# IR Attempts



## Mohain (May 20, 2007)

First attempts at IR with my 30D. Got a Kood IR filter to fit in the Cokin P filter holder but too much light is let in and reflects from the lens front and all the dust on the filter so I blue-tac'ed it directly to the ring adapor with a 'circle' of Blu-tac to get a light tight (ish) fit between the filter & the lens.

Anyway, the filter is pretty weak, I shot everything at 400iso and the results aren't great. Will try with a Hoya filter but the 72mm filters are V pretty expensive and I'm pretty spent out at the mo! When I have a spare few hundred I'll get a 350D converted 

















TFL,

Mohain


----------



## WNK (May 20, 2007)

Very cool.  They have an eerie sort of tone to them.  I think that the second is my favourite... the clouds look really neat.


----------



## Arch (May 20, 2007)

number2 is stunning.... i think they came out great, i wondered what that filter was like. :thumbup:


----------



## doenoe (May 20, 2007)

wow these look pretty different then then the normal IR shots i make. The trees arent as white and stuff. But this looks awesome, really it does


----------



## Mohain (May 21, 2007)

Cheers folks. I think I need to experiment a bit more with this filter set up and/or get a Hoya and see how that goes


----------



## terri (May 21, 2007)

doenoe said:


> wow these look pretty different then then the normal IR shots i make. The trees arent as white and stuff.

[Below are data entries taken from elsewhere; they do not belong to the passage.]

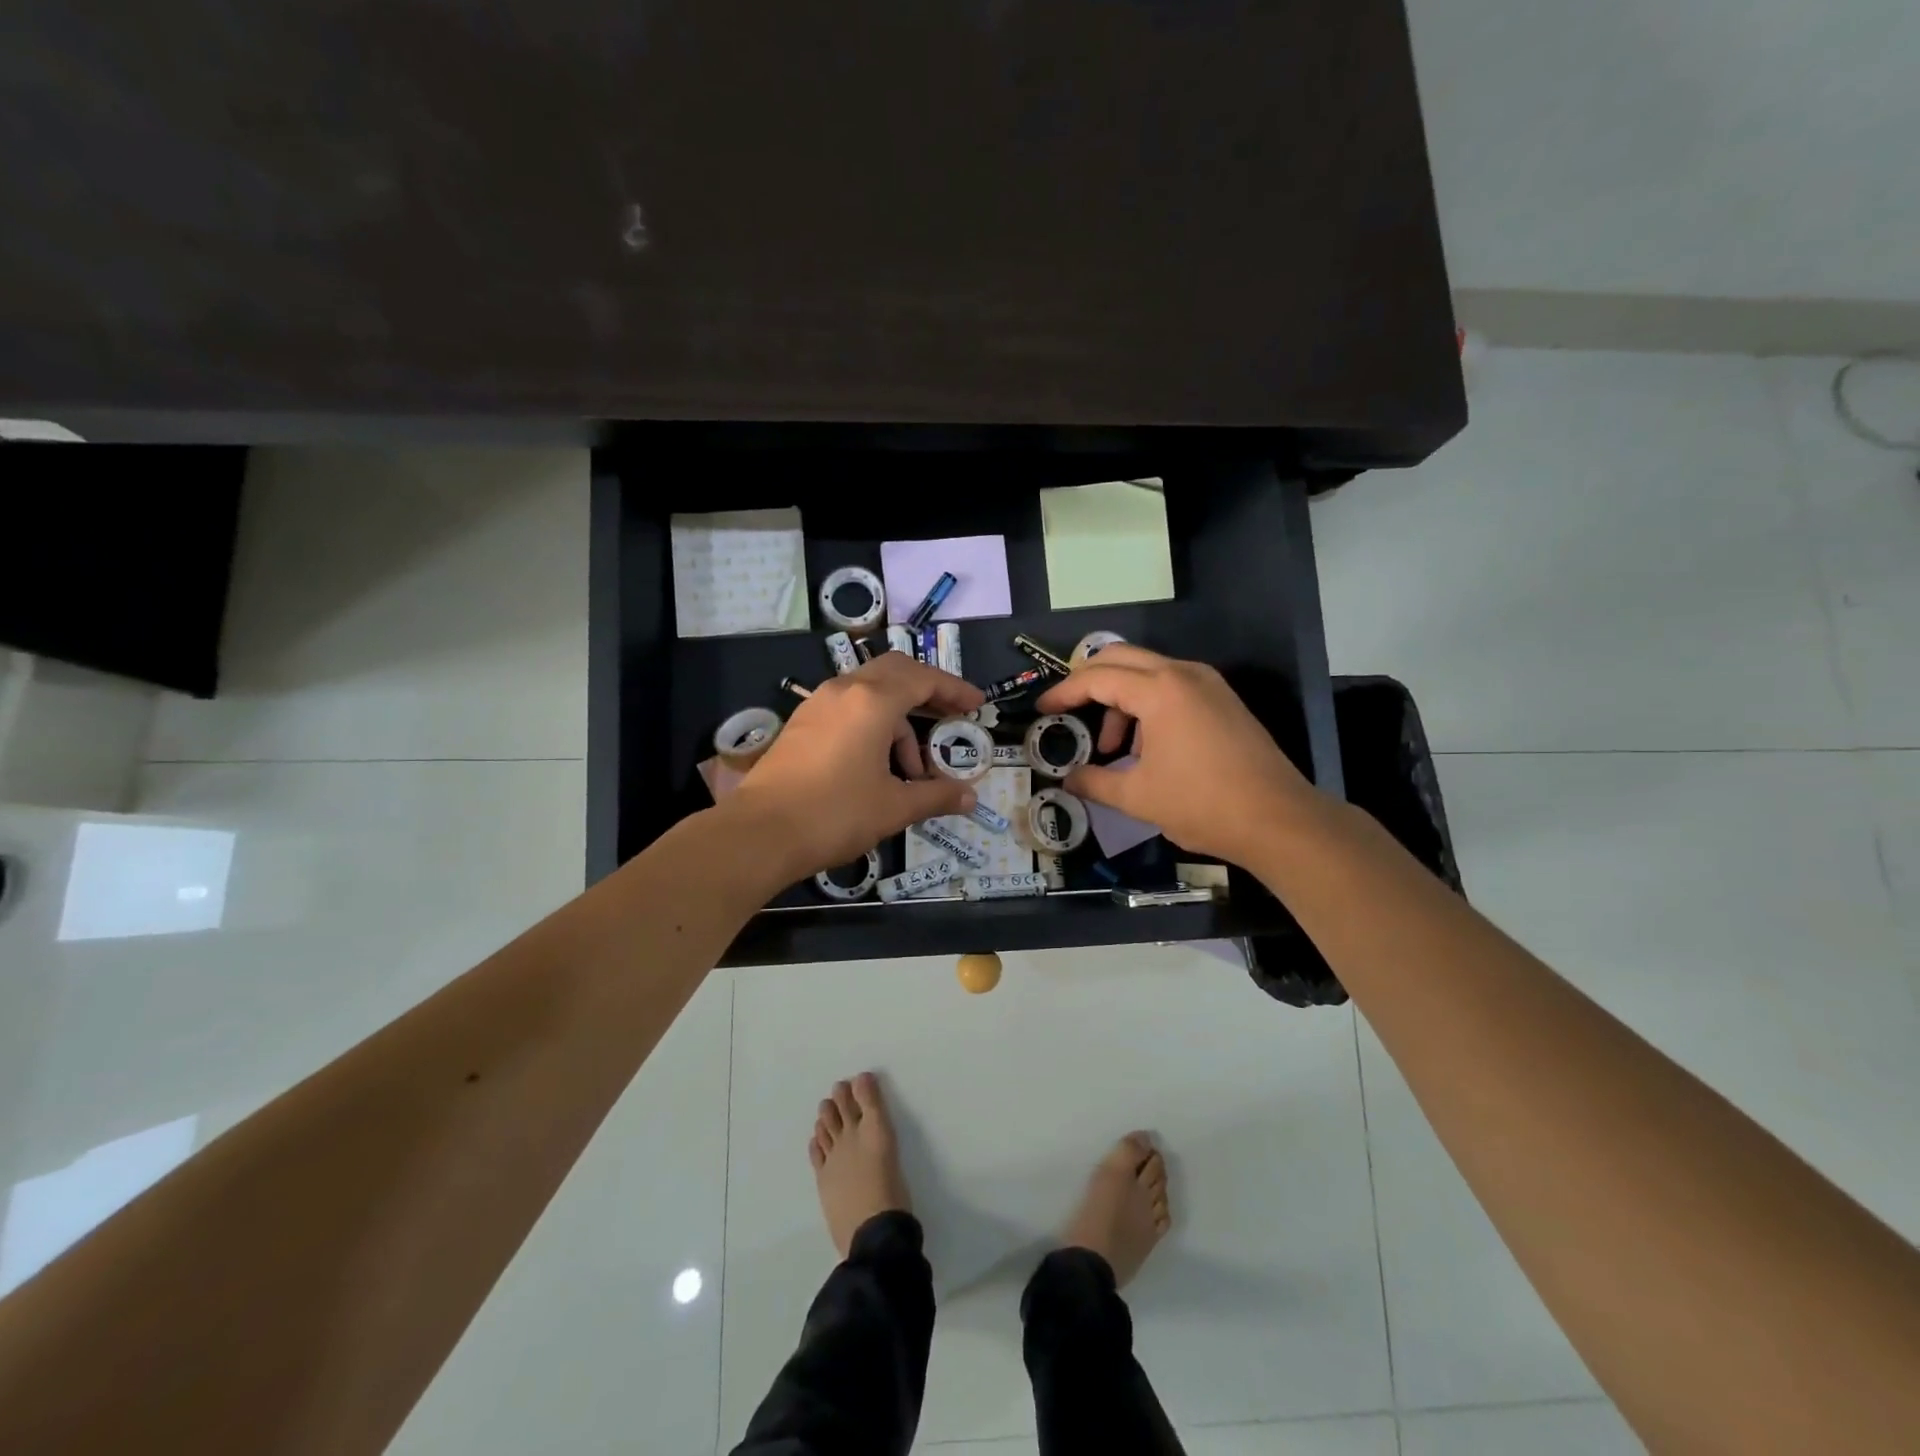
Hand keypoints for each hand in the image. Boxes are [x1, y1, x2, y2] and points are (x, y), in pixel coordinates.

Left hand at [728, 654, 986, 882]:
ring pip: (869, 693)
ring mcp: (817, 705)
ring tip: (910, 771)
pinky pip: (847, 708)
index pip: (923, 679)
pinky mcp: (800, 724)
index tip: (977, 706)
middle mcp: (844, 690)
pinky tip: (876, 766)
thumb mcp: (894, 807)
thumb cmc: (835, 814)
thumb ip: (936, 796)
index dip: (955, 690)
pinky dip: (871, 725)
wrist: (759, 833)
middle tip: (949, 718)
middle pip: (895, 672)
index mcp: (872, 701)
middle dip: (927, 692)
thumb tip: (971, 798)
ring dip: (898, 720)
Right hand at [1033, 644, 1317, 865]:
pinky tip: (1147, 748)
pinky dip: (1149, 705)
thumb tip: (1067, 780)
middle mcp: (1184, 674)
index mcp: (1160, 691)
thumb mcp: (1137, 797)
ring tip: (1115, 749)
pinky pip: (1173, 687)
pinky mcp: (1223, 701)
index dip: (1064, 692)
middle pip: (1121, 657)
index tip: (1043, 710)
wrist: (1278, 820)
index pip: (1098, 678)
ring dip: (1122, 699)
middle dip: (1089, 681)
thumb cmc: (1201, 804)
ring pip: (1149, 672)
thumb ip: (1094, 782)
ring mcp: (1208, 684)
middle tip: (1069, 710)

But this looks awesome, really it does


Agreed; they don't have a "classic" IR look to them....more like a #25 or #29 red filter over B&W film, showing dramatic contrast. These images are really sharp and I love the cloud movement you captured. How long were these exposures? Did you add the vignetting using PS?


----------



## Mohain (May 21, 2007)

Hi Terri,

The filter certainly doesn't seem to be as strong as the Hoya or equiv. I just have to learn how to make the most of the equipment I have  Exposures are 20 to 25s, there is a certain amount on vignetting straight from the camera but I have added a little more.


----------



## terri (May 21, 2007)

Mohain said:


> Hi Terri,
> 
> The filter certainly doesn't seem to be as strong as the Hoya or equiv. I just have to learn how to make the most of the equipment I have  Exposures are 20 to 25s, there is a certain amount on vignetting straight from the camera but I have added a little more.

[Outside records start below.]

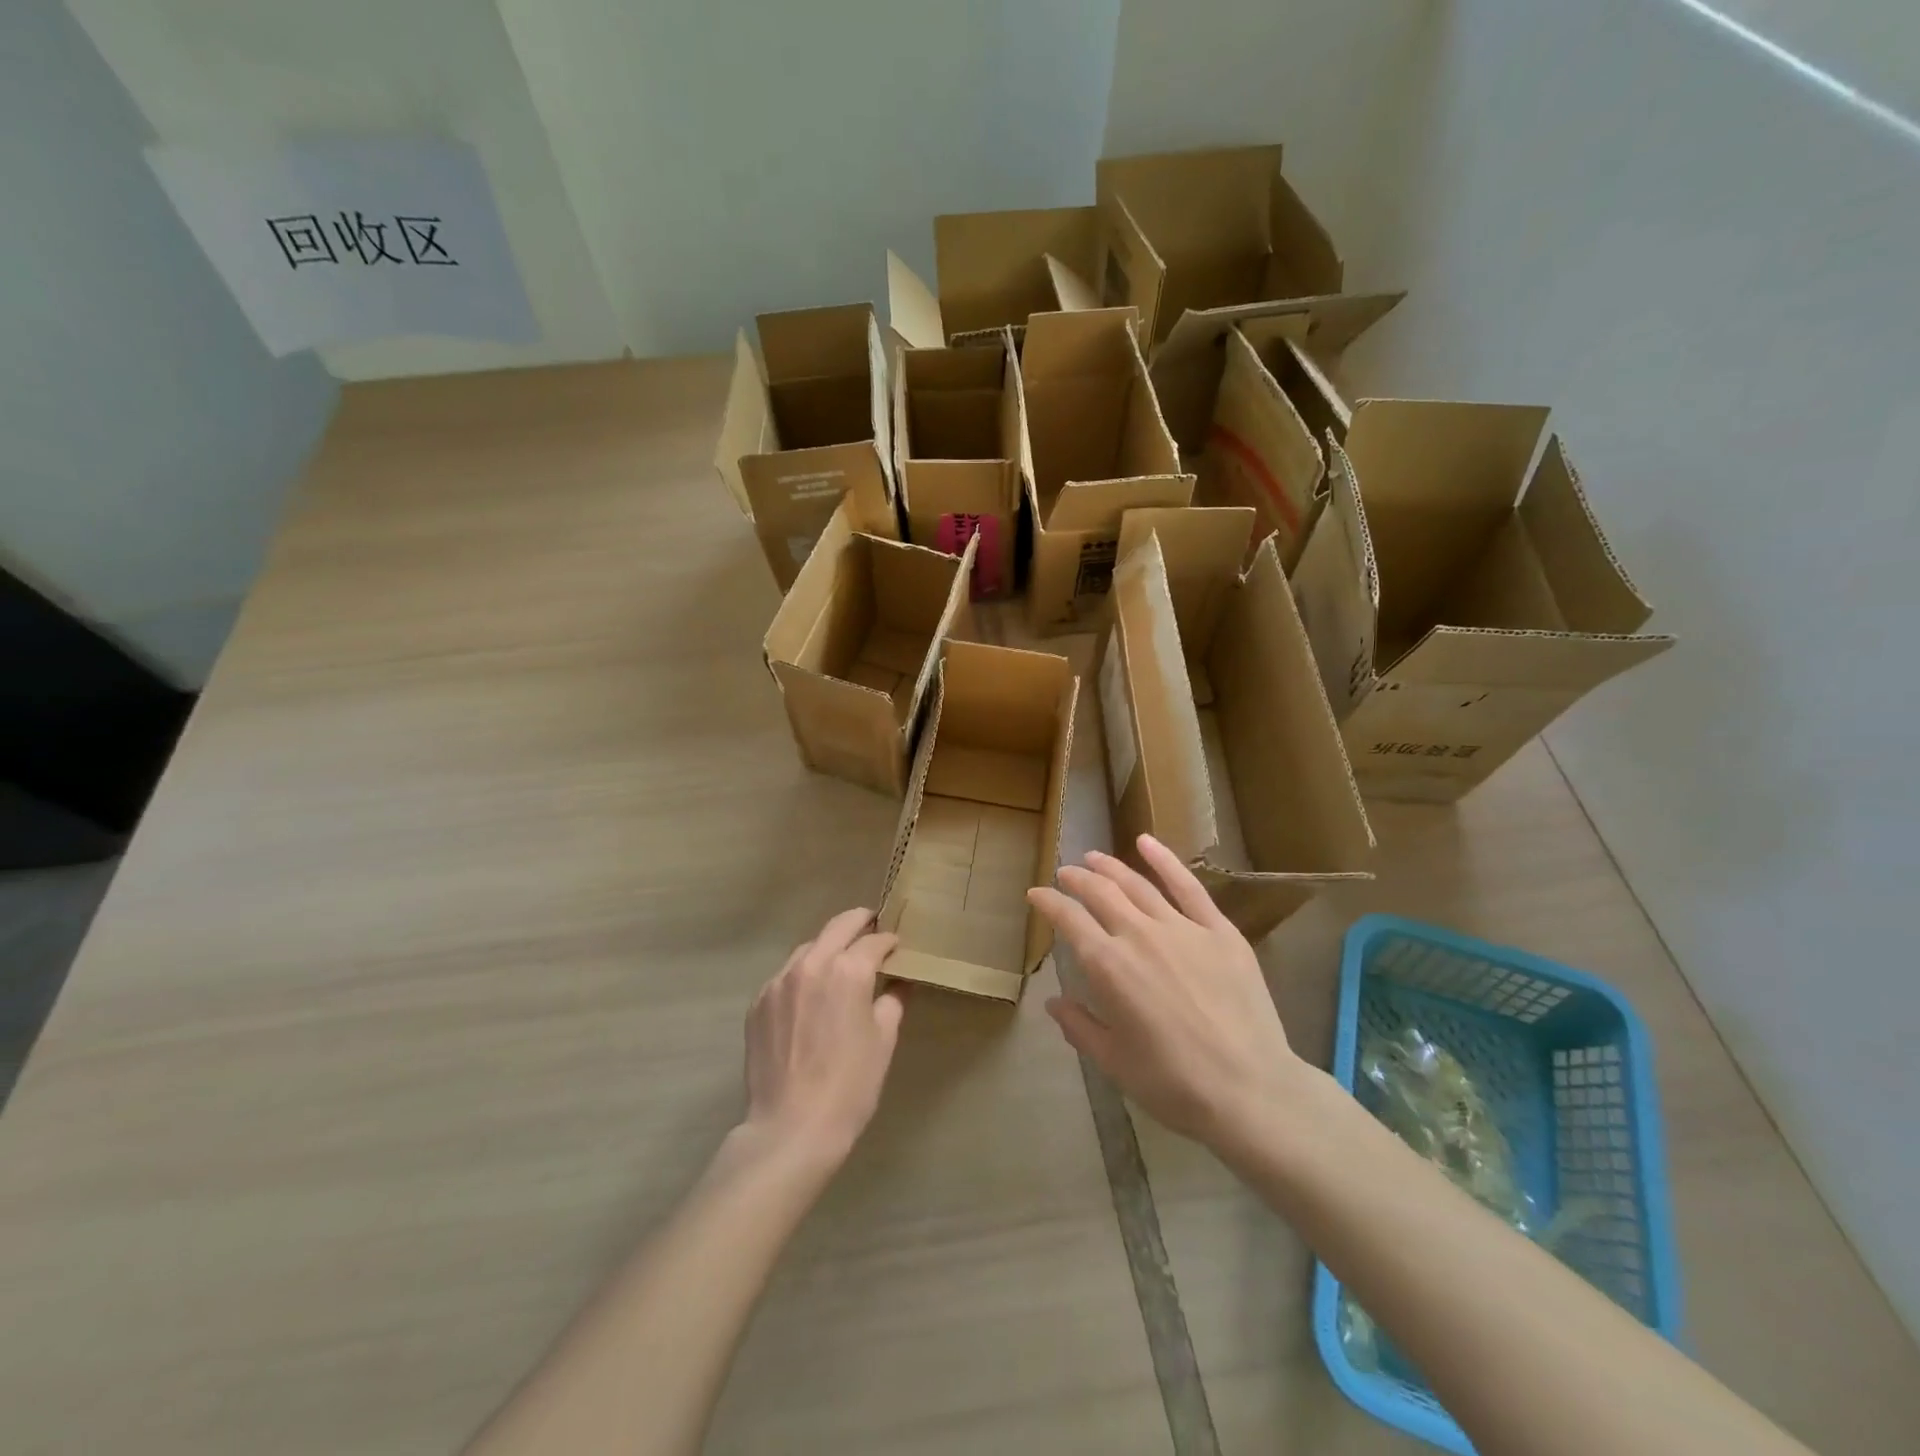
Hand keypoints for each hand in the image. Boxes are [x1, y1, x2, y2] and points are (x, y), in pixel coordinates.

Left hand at [740, 908, 904, 1166]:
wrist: (791, 1128)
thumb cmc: (850, 1086)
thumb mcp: (883, 1041)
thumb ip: (892, 1002)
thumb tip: (898, 983)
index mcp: (848, 971)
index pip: (873, 941)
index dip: (889, 940)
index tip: (897, 945)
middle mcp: (811, 964)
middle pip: (838, 926)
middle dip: (859, 922)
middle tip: (871, 925)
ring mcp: (779, 982)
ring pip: (808, 948)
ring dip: (828, 946)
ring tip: (840, 960)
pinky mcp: (758, 1002)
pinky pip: (786, 975)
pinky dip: (803, 974)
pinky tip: (810, 994)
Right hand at [1027, 835, 1308, 1150]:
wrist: (1250, 1090)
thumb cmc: (1174, 1084)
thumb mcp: (1114, 1063)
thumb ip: (1079, 1027)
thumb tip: (1053, 1002)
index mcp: (1108, 967)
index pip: (1069, 920)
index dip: (1048, 902)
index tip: (1036, 894)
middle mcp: (1139, 935)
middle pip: (1100, 893)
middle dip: (1076, 879)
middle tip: (1065, 874)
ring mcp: (1182, 928)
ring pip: (1137, 885)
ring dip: (1110, 867)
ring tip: (1093, 858)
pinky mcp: (1219, 930)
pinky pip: (1188, 887)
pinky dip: (1165, 861)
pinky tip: (1146, 842)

I like it. I keep studying the second one; it almost looks like a Lensbaby shot - more than likely due to the position of the clouds. Nice series. :thumbup:


----------



## MrMatthieu (May 21, 2007)

Oh yes n 2 is very nice :thumbup: 

I have never tried such filter but the results is quite amazing


----------



## Tangerini (May 21, 2007)

I agree they don't have the typical IR look, but they are really wonderful.
I'm leaning toward the 2nd and 3rd, but I have a thing for creepy looking trees


----------



## jlbrew3 (May 21, 2007)

I've been playing around with IR recently, and these shots are stunning! Beautiful work.


----------



## Alex_B (May 21, 2007)

Blu-tac on optical gear? scary! 

I really like the last two! that tree and the clouds, quite dramatic.


----------



## Mohain (May 22, 2007)

Alex_B said:


> Blu-tac on optical gear? scary!


 
Needs must! 

The only Blu-tac touching optical gear was on the cheap £18 filter so no biggie. 

Thanks very much for the comments, they're encouraging and prompting me to try more


----------



## ShootHoops (May 22, 2007)

Great shots. I pick #2 also.


----------



## schumionbike (May 22, 2007)

Very neat, I like them all.  The second one is the best in my opinion.  The relationship between the tree and the cloud was perfect in the second one.


----------



## AIRIC (May 22, 2007)

Wow!

Eric


----------



## Mohain (May 23, 2007)

Thanks a lot for the comments folks


----------



## fightheheathens (May 23, 2007)

really nice!


----------